Problem
Without the pictures, set down the records below word for word.

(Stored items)

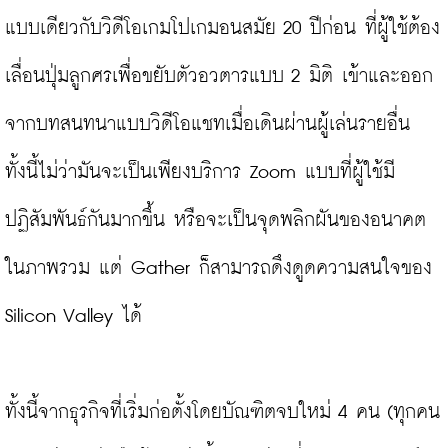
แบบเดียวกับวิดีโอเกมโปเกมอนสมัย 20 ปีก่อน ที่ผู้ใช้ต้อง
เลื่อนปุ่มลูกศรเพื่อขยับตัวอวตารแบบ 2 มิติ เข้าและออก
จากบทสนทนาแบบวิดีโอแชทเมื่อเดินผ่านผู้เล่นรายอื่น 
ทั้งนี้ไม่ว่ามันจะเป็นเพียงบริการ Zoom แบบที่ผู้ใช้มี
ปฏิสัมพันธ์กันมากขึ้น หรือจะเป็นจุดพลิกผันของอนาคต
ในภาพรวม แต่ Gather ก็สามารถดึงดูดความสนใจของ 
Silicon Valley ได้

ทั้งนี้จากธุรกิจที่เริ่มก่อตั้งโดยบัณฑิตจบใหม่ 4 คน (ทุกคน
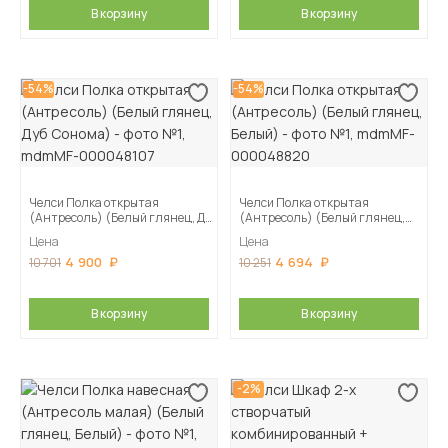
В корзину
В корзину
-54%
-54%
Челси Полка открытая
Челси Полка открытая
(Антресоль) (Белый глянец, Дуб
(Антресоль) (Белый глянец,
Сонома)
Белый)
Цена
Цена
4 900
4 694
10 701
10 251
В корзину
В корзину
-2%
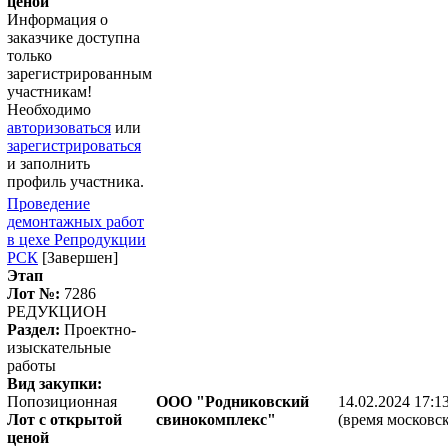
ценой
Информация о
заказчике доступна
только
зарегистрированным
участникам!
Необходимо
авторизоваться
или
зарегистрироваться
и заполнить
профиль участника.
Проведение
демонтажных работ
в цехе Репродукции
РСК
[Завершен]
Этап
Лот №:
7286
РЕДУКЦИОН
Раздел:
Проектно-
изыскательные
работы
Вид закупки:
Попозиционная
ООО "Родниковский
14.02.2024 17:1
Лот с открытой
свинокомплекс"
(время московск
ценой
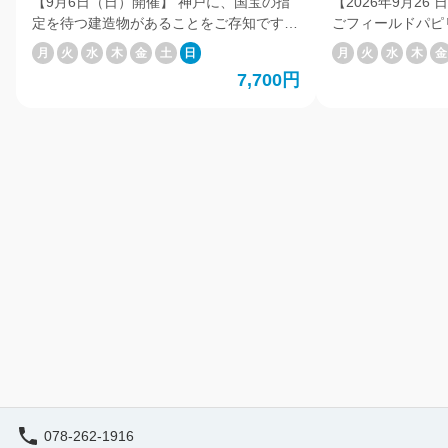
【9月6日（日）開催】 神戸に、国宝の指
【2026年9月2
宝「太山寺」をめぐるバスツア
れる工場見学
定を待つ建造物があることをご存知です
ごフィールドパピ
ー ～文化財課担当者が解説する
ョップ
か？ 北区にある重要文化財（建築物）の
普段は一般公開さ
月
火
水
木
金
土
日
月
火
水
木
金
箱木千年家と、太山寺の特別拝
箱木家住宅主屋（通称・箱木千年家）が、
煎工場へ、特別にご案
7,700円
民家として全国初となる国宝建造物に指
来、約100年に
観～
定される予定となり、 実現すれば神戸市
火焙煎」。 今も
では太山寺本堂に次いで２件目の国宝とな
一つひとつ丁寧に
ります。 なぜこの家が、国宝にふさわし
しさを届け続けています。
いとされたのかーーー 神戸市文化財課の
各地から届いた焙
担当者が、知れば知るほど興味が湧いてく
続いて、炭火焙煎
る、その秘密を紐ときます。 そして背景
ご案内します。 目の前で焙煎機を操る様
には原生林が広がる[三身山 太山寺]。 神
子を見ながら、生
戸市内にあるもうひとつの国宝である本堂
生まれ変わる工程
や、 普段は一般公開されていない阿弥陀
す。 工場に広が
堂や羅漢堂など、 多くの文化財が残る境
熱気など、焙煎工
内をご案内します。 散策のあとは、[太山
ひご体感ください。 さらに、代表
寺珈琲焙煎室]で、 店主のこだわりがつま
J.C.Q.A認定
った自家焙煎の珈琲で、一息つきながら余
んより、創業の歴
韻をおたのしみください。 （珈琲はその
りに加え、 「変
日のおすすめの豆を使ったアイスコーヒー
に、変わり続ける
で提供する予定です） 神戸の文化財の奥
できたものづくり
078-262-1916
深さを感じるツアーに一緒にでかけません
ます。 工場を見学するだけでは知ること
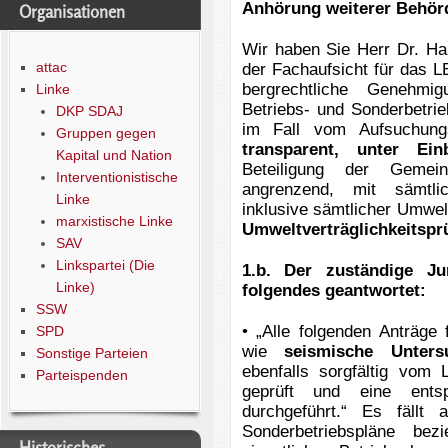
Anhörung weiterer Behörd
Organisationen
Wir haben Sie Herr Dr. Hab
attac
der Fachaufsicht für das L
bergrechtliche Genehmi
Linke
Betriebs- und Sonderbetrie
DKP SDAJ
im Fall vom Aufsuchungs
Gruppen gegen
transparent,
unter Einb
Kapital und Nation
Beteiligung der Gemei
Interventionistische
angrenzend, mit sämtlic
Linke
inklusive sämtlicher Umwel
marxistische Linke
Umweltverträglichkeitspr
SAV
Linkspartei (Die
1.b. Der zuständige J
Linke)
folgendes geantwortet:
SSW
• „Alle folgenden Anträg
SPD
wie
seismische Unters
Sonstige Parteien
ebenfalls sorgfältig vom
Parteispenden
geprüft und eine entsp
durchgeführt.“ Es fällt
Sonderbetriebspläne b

Response to this exercise
แบบเดียวกับวิดีโอเกมโปเกมอนสมัย 20 ปีก่อน ที่ผู้ใช้ต้อง
เลื่อนปุ่มลูกศรเพื่อขยับตัวอวตารแบบ 2 มิติ เข้าและออก
จากบทสนทนาแบบวิดีโอแชทเมื่อเดินผ่านผู้เล่นรายอื่น 
ทั้งนี้ไม่ว่ามันจะเป็นเพียงบริการ Zoom แบบที่ผู้ใช้มี
ปฏิสัมพันธ์กันมากขึ้น หรือจะเป็นจุดพลิกผันของอนาคต
ในภาพรวม แต่ Gather ก็สามารถดึงดูดความสนใจของ 
Silicon Valley ได้

ทั้งนี้จากธุรกิจที่เริ่มก่อตั้งโดยบัณฑิตจบใหม่ 4 คน (ทุกคน
В корзину
В корзину
-54%
-54%
Челси Полка открытая
Челси Полка открытая
(Антресоль) (Белый глянец, Дуб
(Антресоль) (Белый глянец,
Сонома)
Белый)
Цена
Цена
4 900
4 694
10 701
10 251
В корзину
В корзину
-2%
ценой
Информация о
заказчике доступна
только
зарегистрированным
участникам!
Необходимо
авторизоваться
или
зарегистрироваться
и заполнить
профиль участника.
Проведение
демонтажных работ
в цехе Репродукции
РСК
[Завершен]
Этап
Лот №:
7286
РЕДУКЦИОН
Раздел:
Проектно-
изыскательные
работы
Вид закупки:
Попозиционная
ООО "Родниковский
14.02.2024 17:1
Лот с открытой
свинокомплекс"
(время московск
ценой
【9月6日（日）開催】 神戸に、国宝の指
【2026年9月2
宝「太山寺」をめぐるバスツア
れる工場見学
定を待つ建造物があることをご存知です
ごフィールドパピ
ー ～文化財課担当者が解説する
ョップ
か？ 北区にある重要文化財（建築物）の
普段は一般公開さ
月
火
水
木
金
土
日
月
火
水
木
金
箱木千年家と、太山寺の特別拝
箱木家住宅主屋（通称・箱木千年家）が、
煎工場へ、特別にご案
7,700円
民家として全国初となる国宝建造物に指
来、約100年に
観～
定される予定となり、 実現すれば神戸市
火焙煎」。 今も
では太山寺本堂に次いで２件目の国宝とな
一つひとつ丁寧に
ります。 なぜこの家が、国宝にふさわし
しさを届け続けています。
いとされたのかーーー 神戸市文化財課の
各地から届いた焙
担当者が、知れば知るほど興味が湧いてく
続いて、炭火焙煎
る、その秘密を紐ときます。 そして背景
ご案内します。 目の前で焙煎機を操る様
には原生林が広がる[三身山 太山寺]。 神
子を見ながら、生
戸市内にあるもうひとつの国宝である本堂
生まれ変わる工程
や、 普段は一般公開されていない阿弥陀
す。 工場に広が
堂や羅漢堂など、 多くの文化財が残る境
熱気など、焙煎工
内をご案内します。 散策のあとは、[太山
ひご体感ください。 さらに、代表
寺珈琲焙煎室]で、 店主のこだわりがつま
J.C.Q.A認定
った自家焙煎の珈琲で、一息つきながら余
んより、創業の歴
韻をおたのしみください。 （珈琲はその
りに加え、 「変
日のおすすめの豆を使ったアイスコーヒー
に、変わり続ける
で提供する予定です） 神戸の文化財の奥
できたものづくり
078-262-1916
深さを感じるツアーに一緒にでかけません
ます。 工場を見学するだけでは知ること
Anhörung weiterer Behörd
Organisationen
Wir haben Sie Herr Dr. Hab
attac
der Fachaufsicht für das L
bergrechtliche Genehmi
Linke
Betriebs- und Sonderbetrie
DKP SDAJ
im Fall vom Aufsuchungs
Gruppen gegen
transparent,
unter Einb
Kapital und Nation
Beteiligung der Gemei
Interventionistische
angrenzend, mit sämtlic
Linke
inklusive sämtlicher Umwel
marxistische Linke
Umweltverträglichkeitspr
SAV
Linkspartei (Die
1.b. Der zuständige J
Linke)
folgendes geantwortet:
SSW
• „Alle folgenden Anträg
SPD
wie
seismische Unters
Sonstige Parteien
ebenfalls sorgfältig vom
Parteispenden
geprüft und eine entsp
durchgeführt.“ Es fällt
Sonderbetriebspläne b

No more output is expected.